Which brings us to the matter of mother tongue vs. native tongue. ("Mother tongue" is the one you learn first and "native tongue" is the one that you have a special connection to, right?) Again, the analogy of the friend versus the anthropologist applies perfectly. A scientist can study any research subject he has reason to; he may prefer one to another, but that is not very significant. A friend, on the other hand, cannot simply choose who he is to be friends with. He may attempt friendship with, or shun, any person he has contact with; but the fact remains that there are some people with whom his nature will allow and encourage him to be good friends with, while there are others--not necessarily bad people--whose natures are simply incompatible with being a good friend to this person. So it is with Tolkien and language; by giving up the possibility of relating to very many languages (not a large loss relative to his gain), he was able to relate on a personal and, one might say, intimate level with the "native" languages (Old/Middle English, Welsh, Finnish, etc.; but apparently not Gaelic) that were true friend material for him; that excited him.

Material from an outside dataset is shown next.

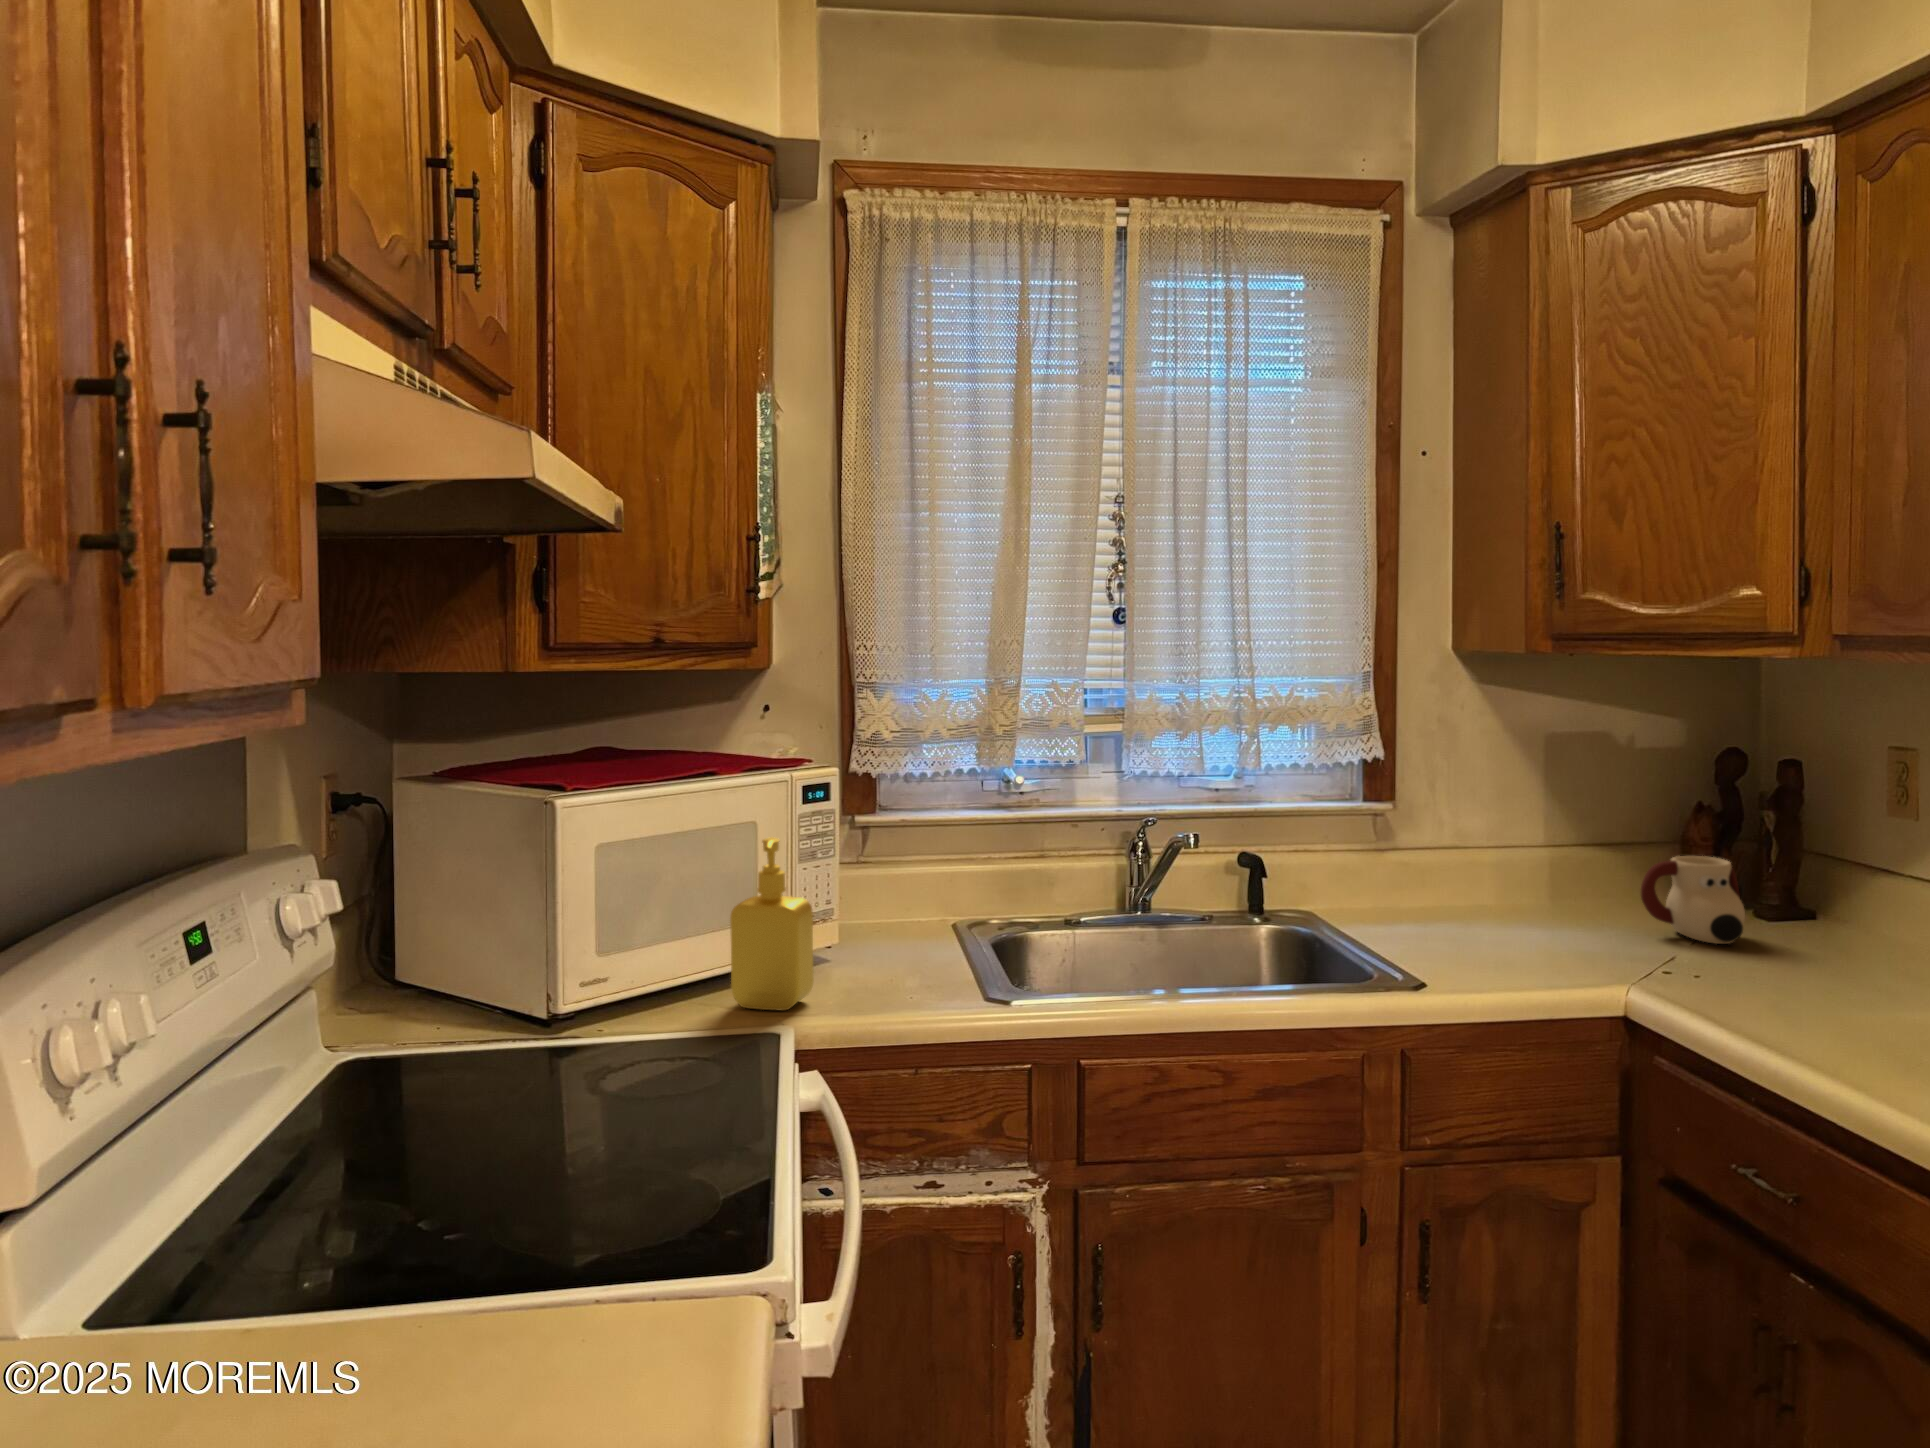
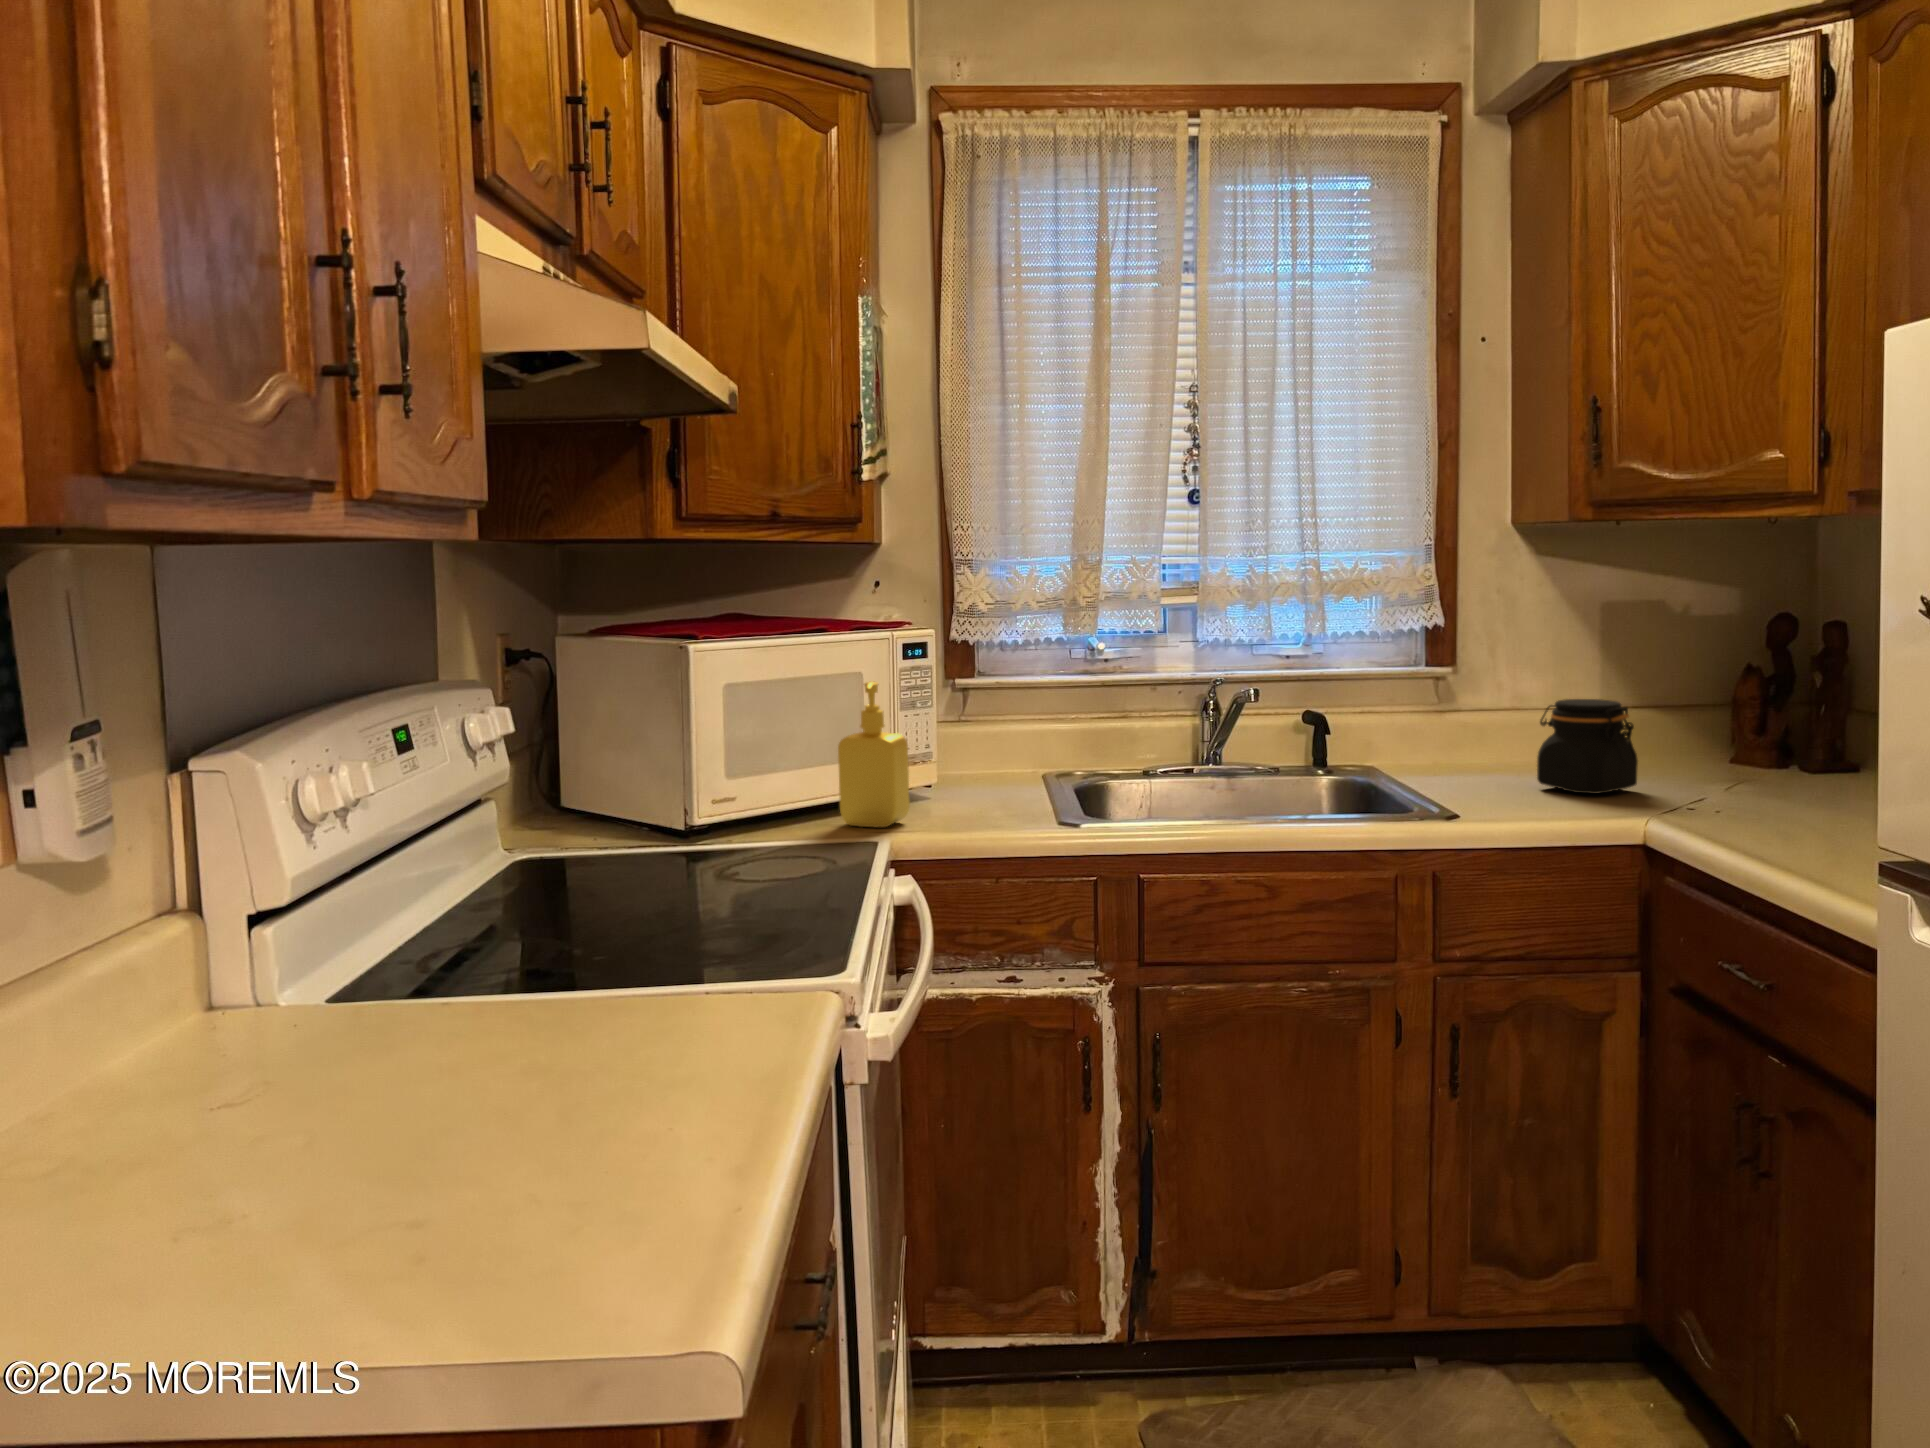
jar: none [1496,843,1602,948] -> present [1537,699,1638,794]
mug: present [1641,856,1745,944] -> none [1680,712,1780,791]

Wait, did I say that "WOW THIS IS AWESOME THIS IS SO COOL" was hardly a fit topic for a blog post? Hm. Well, I retract that, as I seem to have written my whole blog post on the fact that Tolkien's "WOW THIS IS AWESOME THIS IS SO COOL" approach to linguistics gave him unique insights galore. As I'm the kind of person who gets ecstatic for the whole day when I deduce a subtle etymological link in some language I know, or reads the Wikipedia page on Varangian runestones trying (and partially succeeding) to read the Old Norse without actually knowing it, I find I'm liking this guy more and more. Where do I sign up for Philologist Academy**?
--Luke Bretscher
*or by tying him up and holding him over the volcano's edge, if you're Xiang Yu, but I hope you're not
**I'm only about 1/3 kidding
3 comments:
"Wow this is awesome this is so cool"! Excellent point about the way in which Tolkien related to his "language friends". Put that way, are we surprised that he was so interested in Elf-friends?
RLFB
He is also a friend of storytelling, to which he devotedly applied his love of language. Stories were not just anthropological relics to be studied and analyzed for the interrelations to each other. They were marvels of sub-creation to be celebrated. Stories, and their sub-created worlds, held a special status for Tolkien. Part of his motivation to create his legendarium in the first place, creating amythical history for England, attests to this. To him, it was important for England to have its own mythology, its own ancient stories. Why? Well, I can’t completely answer that in a blog response. But, stories do something that history or simple reporting cannot do. They can take us places, to fully realized worlds free of the constraints of fact and history, the known and the feasible. Stories are Niggle and Parish’s garden. Stories give us a place where we can find meaning when the world around us fails to do so. Perhaps even more importantly, making stories allows one to participate in the act of sub-creation which, at least for Tolkien, seems to have been similar to a religious experience.
-Jason A Banks
I think it's wonderful that you made this post; it's so easy sometimes to forget that in our critique we are allowed sometimes to step back and just admire the artwork that Tolkien has created - that we are allowed to climb the tower to see the sea. Tolkien's relationship with languages is, I think, clear even to someone who didn't take this class; it would be very difficult to read these and not understand his love for languages. It is also a delight to read a book where the author put so much effot into the aesthetic of the language, the lilting sounds and whispering melody of Quenya is, in fact, art: Tolkien intertwines language and music to the point where reading Quenya aloud is almost like singing.